Osterbach zwischen Reppenstedt und Kirchgellersen renaturiert

Lüneburg, 20.02.2014 - So sollte ein natürlicher Bachlauf aussehen: viele Kurven, Eigendynamik durch unterschiedliche Fließgeschwindigkeiten, unterschiedliche Gewässerbreiten und -tiefen und eine Kiessohle für Fische und andere Wasserorganismen. Wer den Osterbach zwischen Reppenstedt und Kirchgellersen kennt, weiß jedoch, dass ein ganz anderes Bild den Bach bislang prägte: Bis 2013 war er im Abschnitt zwischen der L 216 und Böhmsholz ein stark begradigtes, monotones Gewässer. Seitdem sind verschiedene Maßnahmen aus dem seit 2009 bestehenden Entwicklungsplan für den Osterbach schrittweise umgesetzt worden.

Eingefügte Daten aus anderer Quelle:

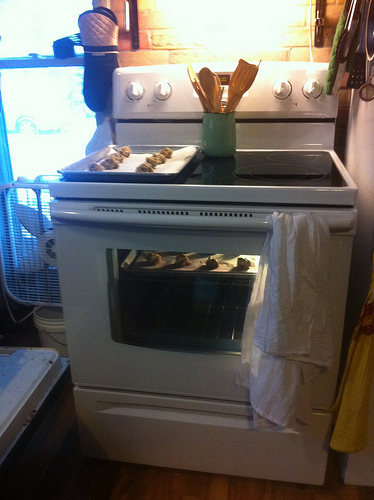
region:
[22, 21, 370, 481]
picture taken indoors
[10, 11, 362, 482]
picture taken during the day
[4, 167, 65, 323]
a stand along fan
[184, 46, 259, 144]
wood utensils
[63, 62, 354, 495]
a white stove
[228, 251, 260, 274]
the stove light is on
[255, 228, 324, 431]
a white towel on the stove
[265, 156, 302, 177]
a black oven surface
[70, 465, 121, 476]
the floor is made of wood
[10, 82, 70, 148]
the light is coming in through the window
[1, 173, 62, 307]
white box fan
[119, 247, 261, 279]
raw cookie dough on a tray in the oven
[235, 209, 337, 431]
white towel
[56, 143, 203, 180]
tray with raw cookie dough on the stovetop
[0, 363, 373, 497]
dark wooden floor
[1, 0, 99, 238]
long kitchen window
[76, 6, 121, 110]
black and white oven mitt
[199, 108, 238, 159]
green enamel utensil holder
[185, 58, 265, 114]
wooden kitchen utensils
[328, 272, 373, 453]
yellow kitchen towel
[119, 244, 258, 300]
cookie doughs in the oven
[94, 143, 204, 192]
cookie doughs on the tray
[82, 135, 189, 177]
cookie doughs on the tray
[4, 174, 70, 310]
A white boxed fan.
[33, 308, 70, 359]
A white bucket.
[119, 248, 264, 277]
A grey pan.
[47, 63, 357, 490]
A white stove set.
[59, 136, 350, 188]
A black stovetop.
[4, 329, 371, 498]
Hardwood floors.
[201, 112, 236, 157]
A green container.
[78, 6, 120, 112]
An oven mit.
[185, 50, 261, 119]
Wooden kitchen utensils.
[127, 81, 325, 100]
White knobs on a stove.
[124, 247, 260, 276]
Cookies baking in the oven.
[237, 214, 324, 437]
White towel on oven door.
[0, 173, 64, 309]
Fan by the window.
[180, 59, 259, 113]
Wooden kitchen utensils.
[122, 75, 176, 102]
White knobs on front of oven.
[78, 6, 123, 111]
Oven mitt on wall.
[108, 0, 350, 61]
Bricks on the wall.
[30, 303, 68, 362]
White bucket under fan.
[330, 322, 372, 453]
Yellow towel hanging from cabinet.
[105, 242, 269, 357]
Window in the oven door.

Burkhard Jäkel und Michael Loch vom Fachdienst Umwelt des Landkreises Lüneburg stellten zusammen mit dem Gewässer- und Landschaftspflegeverband Mittlere und Obere Ilmenau jetzt dem Bürgermeister der Samtgemeinde Gellersen, Josef Röttgers, Hartmut Trichterborn vom  Wasserbeschaffungsverband Lüneburg Süd, einigen Flächeneigentümern und interessierten Bürgerinnen und Bürgern diese Maßnahmen vor.

"Wir geben dem Osterbach mehr Raum und Strukturvielfalt. So kann er sich selbst seinen Weg suchen“, erläuterte Jäkel. "Zusätzlich lassen eingebrachte Steine und Kiesel in dem eingetieften und übersandeten Gewässer Laichbetten für die Fische und Lebensraum für Tiere wie den Bachflohkrebs und die Köcherfliege entstehen." Darüber hinaus wurden Böschungen abgeflacht, Rohrdurchlässe ausgetauscht und ein Sandfang gebaut. So wollen die Fachleute dafür sorgen, dass neuer Bewuchs den Bach in Zukunft beschattet, die Bachbewohner ungehindert aufwärts wandern können und weniger Sand und Dünger in den Bach gelangen.

Der Wasserbeschaffungsverband Lüneburg Süd hat für die Renaturierung des Osterbachs 58.000 Euro zur Verfügung gestellt. Die Initiative für die Renaturierung kam vom Landkreis Lüneburg und der Samtgemeinde Gellersen.

"Ganz besonders dankbar müssen wir den Flächeneigentümern sein“, betonte Michael Loch. "Ohne deren Zustimmung und Mitarbeit wäre diese Wiedererweckung zu einem strukturreichen und ökologisch wertvollen Bachabschnitt nicht möglich gewesen.“ Insgesamt haben die Flächeneigentümer rund 10.000 Quadratmeter aus der Nutzung genommen und dem Osterbach als Entwicklungsraum zur Verfügung gestellt.